Our newly published study pushes that date way back. Our international team of researchers, working in Côte d'Ivoire, showed that human groups were already living in Africa's wet tropical forest 150,000 years ago.

Our research

The story of this discovery began in the 1980s, when the Bété I site in Côte d'Ivoire was first investigated by Professor François Yiodé Guédé of the Université Félix Houphouët-Boigny on a joint Ivorian-Soviet mission. Results from this initial study published in 2000 revealed a long sedimentary sequence, containing stone tools in an area of present-day rainforest.

This site is one of the few in Africa to feature a long history of layers of sediment being deposited. There is a sedimentary sequence of about 14 meters, with several levels of preserved tools. The stone tool assemblages, composed of more than 1,500 pieces, were found during the excavations of the 1980s and 1990s, but at that time the age of the tools—and the ecology of the site when they were deposited there—could not be determined.

We went back to the site 36 years later and found the exact location of the Bété I sequence. We took samples of sediment and studied them using a variety of analytical methods. This is a way to get the most reliable picture of how old the sample is and what kind of environment it was originally in.

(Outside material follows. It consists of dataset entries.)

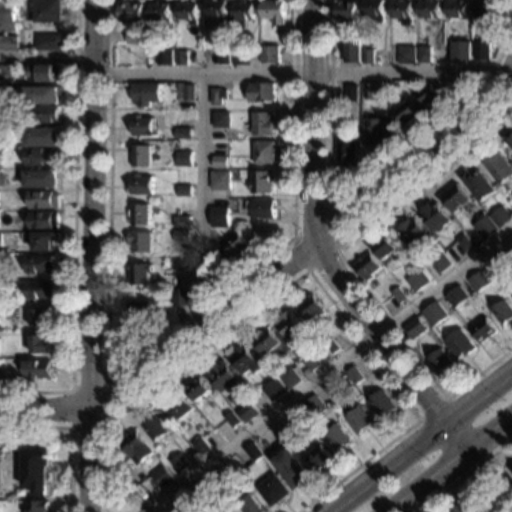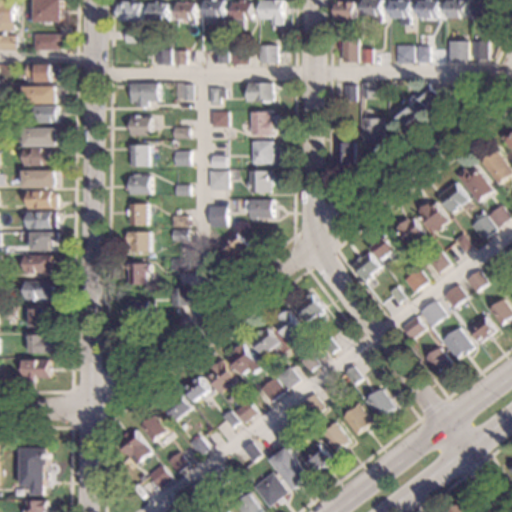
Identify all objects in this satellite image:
road: (77, 0)
building: (373, 8)
building: (401, 8)
building: (429, 8)
building: (457, 8)
building: (457, 8)
building: (485, 8)
building: (486, 8)
building: (215, 9)
building: (243, 9)
building: (346, 9)
building: (346, 9)
building: (374, 9)
building: (429, 9)
building: (50, 10)
building: (50, 10)
building: (131, 10)
building: (159, 10)
building: (160, 10)
building: (187, 10)
building: (187, 10)
building: (214, 10)
building: (273, 10)
building: (274, 10)
building: (402, 10)
building: (130, 11)
building: (242, 13)
building: (8, 15)
building: (8, 15)
road: (489, 17)
building: (134, 35)
building: (134, 36)
building: (48, 40)
building: (9, 41)
building: (48, 41)
building: (9, 42)
building: (351, 49)
building: (351, 49)
building: (460, 49)
building: (460, 49)
building: (481, 49)
building: (269, 53)
building: (270, 53)
building: (406, 53)
building: (406, 53)
building: (424, 53)
building: (424, 53)
building: (367, 54)
building: (164, 55)
building: (224, 55)
building: (241, 55)
building: (368, 55)
building: (164, 56)
road: (47, 57)
building: (181, 57)
building: (240, 57)
building: (44, 71)
building: (46, 72)
road: (302, 73)
building: (351, 89)
building: (369, 89)
building: (369, 90)
building: (188, 91)
building: (188, 91)
building: (261, 91)
building: (261, 91)
building: (146, 92)
building: (351, 92)
building: (42, 93)
building: (42, 93)
building: (146, 93)
building: (217, 95)
building: (217, 95)
building: (417, 102)
building: (417, 103)
building: (42, 112)
building: (46, 113)
building: (221, 118)
building: (221, 118)
road: (314, 121)
building: (262, 122)
building: (262, 122)
building: (143, 124)
building: (142, 125)
building: (182, 127)
building: (374, 128)
building: (374, 128)
building: (42, 135)
building: (43, 135)
building: (508, 137)
building: (508, 137)
road: (473, 142)
building: (264, 151)
building: (264, 151)
building: (347, 151)
building: (347, 151)
building: (141, 154)
building: (141, 154)
building: (0, 155)
building: (42, 155)
building: (43, 155)
building: (183, 157)
building: (183, 157)
building: (219, 160)
building: (498, 165)
building: (499, 166)
building: (2, 177)
building: (42, 177)
building: (42, 177)
building: (2, 178)
building: (219, 178)
building: (220, 179)
building: (261, 180)
building: (261, 180)
building: (142, 183)
building: (478, 183)
building: (478, 183)
building: (141, 184)
building: (183, 189)
building: (455, 196)
building: (456, 196)
building: (44, 198)
building: (44, 198)
road: (200, 199)
building: (219, 204)
building: (260, 207)
building: (260, 208)
road: (325, 210)
building: (177, 212)
building: (140, 213)
building: (140, 213)
building: (436, 215)
building: (436, 215)
building: (501, 215)
building: (501, 215)
building: (219, 216)
building: (44, 218)
building: (44, 219)
building: (182, 220)
building: (486, 226)
building: (486, 227)
building: (414, 229)
building: (413, 230)
building: (182, 234)
building: (44, 239)
building: (45, 239)
building: (141, 240)
building: (140, 241)
building: (465, 241)
building: (465, 241)
building: (236, 243)
building: (233, 246)
road: (308, 246)
building: (387, 246)
building: (390, 248)
building: (509, 248)
road: (92, 256)
building: (0, 259)
building: (442, 261)
building: (40, 262)
building: (441, 262)
building: (500, 262)
building: (40, 263)
building: (181, 263)
building: (180, 264)
building: (368, 265)
building: (368, 265)
road: (306, 269)
building: (140, 272)
building: (140, 272)
building: (418, 279)
building: (418, 280)
building: (479, 280)
building: (479, 280)
building: (40, 289)
building: (40, 289)
building: (399, 293)
building: (181, 295)
building: (457, 295)
building: (457, 295)
building: (181, 296)
building: (311, 306)
building: (311, 307)
building: (141, 308)
building: (140, 309)
building: (504, 310)
building: (504, 311)
building: (436, 312)
building: (436, 312)
building: (42, 316)
building: (42, 316)
building: (290, 324)
building: (290, 324)
building: (416, 326)
building: (416, 326)
building: (485, 328)
building: (485, 329)
building: (266, 340)
building: (269, 341)
building: (42, 342)
building: (460, 342)
building: (43, 343)
building: (461, 343)
building: (332, 344)
road: (144, 349)
building: (245, 359)
building: (245, 359)
building: (442, 360)
building: (442, 360)
building: (312, 361)
building: (38, 367)
building: (37, 369)
road: (327, 371)
building: (355, 374)
building: (223, 375)
building: (223, 375)
building: (290, 377)
building: (290, 377)
road: (412, 377)
road: (107, 379)
building: (198, 388)
building: (199, 388)
building: (274, 388)
building: (274, 389)
building: (332, 390)
building: (329, 403)
building: (383, 403)
building: (383, 403)
building: (313, 405)
building: (314, 405)
building: (179, 406)
building: (180, 406)
road: (45, 408)
road: (433, 408)
building: (247, 411)
building: (247, 411)
building: (232, 418)
building: (297, 418)
building: (360, 418)
building: (360, 419)
building: (155, 427)
building: (156, 428)
road: (70, 434)
building: (338, 436)
building: (339, 436)
road: (421, 443)
building: (200, 444)
building: (137, 445)
building: (201, 445)
building: (137, 446)
building: (253, 451)
building: (253, 451)
building: (319, 456)
road: (494, 456)
building: (320, 457)
building: (179, 461)
building: (179, 461)
road: (477, 466)
building: (293, 467)
building: (293, 467)
road: (452, 467)
building: (37, 468)
building: (37, 468)
building: (0, 469)
building: (162, 475)
building: (162, 475)
building: (222, 475)
building: (273, 488)
building: (274, 489)
building: (200, 491)
building: (249, 503)
building: (250, 504)
building: (39, 505)
building: (39, 505)
building: (179, 506)
building: (464, 507)
building: (463, 508)
building: (221, 510)
building: (230, 511)
road: (488, 512)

To date the sediment in which the stone tools were found, we used two dating techniques: optically stimulated luminescence and electron spin resonance. These told us how old the quartz grains were at various points in the layers of sediment. We also examined the sediment for pollen, phytoliths (silica concretions produced by plants), and leaf wax.

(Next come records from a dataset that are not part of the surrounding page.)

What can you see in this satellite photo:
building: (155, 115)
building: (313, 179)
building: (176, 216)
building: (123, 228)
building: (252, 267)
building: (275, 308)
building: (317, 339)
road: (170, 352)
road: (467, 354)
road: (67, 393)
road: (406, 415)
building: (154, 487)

These analyses together indicated that by 150,000 years ago, the site was heavily wooded, with pollen and leaf waxes typical of a humid West African forest. Low levels of grass pollen showed that the site wasn't in a narrow strip of forest, but in a dense woodland featuring plants that are important in that kind of ecosystem, like oil palms. This ecological information came from samples along the sequence and also in the same level where the deepest tools were found. This clue allowed us to say human groups were present at the site at most 150,000 years ago.